Lossless Exchange of Data: Limitations of Localisation Data Exchange Standards and their Effect on Interoperability

-Ruwan Asanka Wasala


Localisation is a relatively new field, one that is constantly changing with the latest technology to offer services that are cheaper, faster and of higher quality. As the complexity of localisation projects increases, interoperability between different localisation tools and technologies becomes ever more important. However, lack of interoperability is a significant problem in localisation. One important aspect of interoperability in localisation is the lossless exchange of data between different technologies and different stages of the overall process.

Standards play a key role in enabling interoperability. Several standards exist that address data-exchange interoperability. The XML Localisation Interchange File Format (XLIFF) has been developed by a Technical Committee of Organization for the Advancement of Structured Information Standards (OASIS) and is an important standard for enabling interoperability in the localisation domain. It aims to enable the lossless exchange of localisation data and metadata between different technologies. With increased adoption, XLIFF is maturing. Solutions to significant issues relating to the current version of the XLIFF standard and its adoption are being proposed in the context of the development of XLIFF version 2. Important matters for a successful adoption of the standard, such as standard-compliance, conformance and interoperability of technologies claiming to support the standard have not yet been adequately addressed. In this research, we aim to fill this gap by focusing on the identification of limitations of the XLIFF standard and the implementations which are leading to interoperability issues.

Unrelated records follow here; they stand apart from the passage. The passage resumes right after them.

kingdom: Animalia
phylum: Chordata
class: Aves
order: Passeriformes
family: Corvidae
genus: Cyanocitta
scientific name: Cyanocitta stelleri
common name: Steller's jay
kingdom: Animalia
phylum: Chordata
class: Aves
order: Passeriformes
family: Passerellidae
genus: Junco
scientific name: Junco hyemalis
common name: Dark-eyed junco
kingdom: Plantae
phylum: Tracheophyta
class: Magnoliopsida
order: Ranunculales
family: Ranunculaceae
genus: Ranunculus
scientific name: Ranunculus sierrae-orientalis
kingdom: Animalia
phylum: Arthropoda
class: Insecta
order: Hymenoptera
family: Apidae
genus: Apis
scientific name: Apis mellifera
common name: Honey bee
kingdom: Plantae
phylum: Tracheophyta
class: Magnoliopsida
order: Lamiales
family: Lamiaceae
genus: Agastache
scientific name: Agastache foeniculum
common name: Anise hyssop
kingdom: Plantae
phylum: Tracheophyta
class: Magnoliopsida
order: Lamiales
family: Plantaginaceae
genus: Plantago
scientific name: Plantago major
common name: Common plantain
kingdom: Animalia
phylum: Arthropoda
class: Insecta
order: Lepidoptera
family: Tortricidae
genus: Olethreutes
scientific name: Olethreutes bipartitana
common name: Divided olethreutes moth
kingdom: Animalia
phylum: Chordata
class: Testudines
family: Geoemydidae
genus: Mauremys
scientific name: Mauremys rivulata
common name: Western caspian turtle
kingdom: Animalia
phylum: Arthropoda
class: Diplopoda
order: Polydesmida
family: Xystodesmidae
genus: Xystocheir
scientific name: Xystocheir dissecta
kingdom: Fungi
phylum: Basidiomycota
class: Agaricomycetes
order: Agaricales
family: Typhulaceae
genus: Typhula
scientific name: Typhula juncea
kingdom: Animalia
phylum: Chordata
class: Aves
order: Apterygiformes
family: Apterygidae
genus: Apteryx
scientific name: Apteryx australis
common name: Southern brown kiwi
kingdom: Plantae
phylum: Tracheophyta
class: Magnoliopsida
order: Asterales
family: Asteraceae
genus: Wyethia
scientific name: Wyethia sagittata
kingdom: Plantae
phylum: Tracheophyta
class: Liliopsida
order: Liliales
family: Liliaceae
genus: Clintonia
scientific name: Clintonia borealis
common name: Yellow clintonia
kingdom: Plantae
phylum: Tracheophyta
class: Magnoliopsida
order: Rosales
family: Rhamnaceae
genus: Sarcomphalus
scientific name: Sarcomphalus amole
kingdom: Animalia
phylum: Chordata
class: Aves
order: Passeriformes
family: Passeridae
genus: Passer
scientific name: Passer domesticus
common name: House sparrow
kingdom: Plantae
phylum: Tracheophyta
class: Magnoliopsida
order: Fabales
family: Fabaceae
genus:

First, we conducted a pilot study to gain an in-depth understanding of the features of the localisation data-exchange standards. The pilot study involved a systematic comparison of XLIFF and Localisation Content Exchange, Microsoft’s internal localisation data-exchange format. Having gained a better understanding of the features of localisation data-exchange standards, in our main experiment we focused on identifying the limitations of XLIFF and its implementations. For this purpose we have constructed the first large corpus of XLIFF files that has enabled us to perform various statistical  analyses on the real usage of features of the XLIFF specification. From this research, we could not only identify the limitations that are leading to interoperability issues, but also important features of the standard for successful syntactic and semantic interoperability. In parallel to our main experiment, we designed and created a prototype based on service oriented architecture to investigate interoperability issues among distributed localisation tools and technologies used in the localisation process.

As the main contribution of our thesis, we propose a framework called XML - Data Interoperability Usage Evaluation (XML-DIUE), a systematic approach based on our main experiment, to the identification of limitations of data-exchange standards and implementations. The framework accomplishes this by helping the standard developers to empirically identify the most important elements, the less important elements, the problematic areas, usage patterns, associated tools, and so on. The proposed framework provides a practical approach for improving interoperability of data-exchange formats.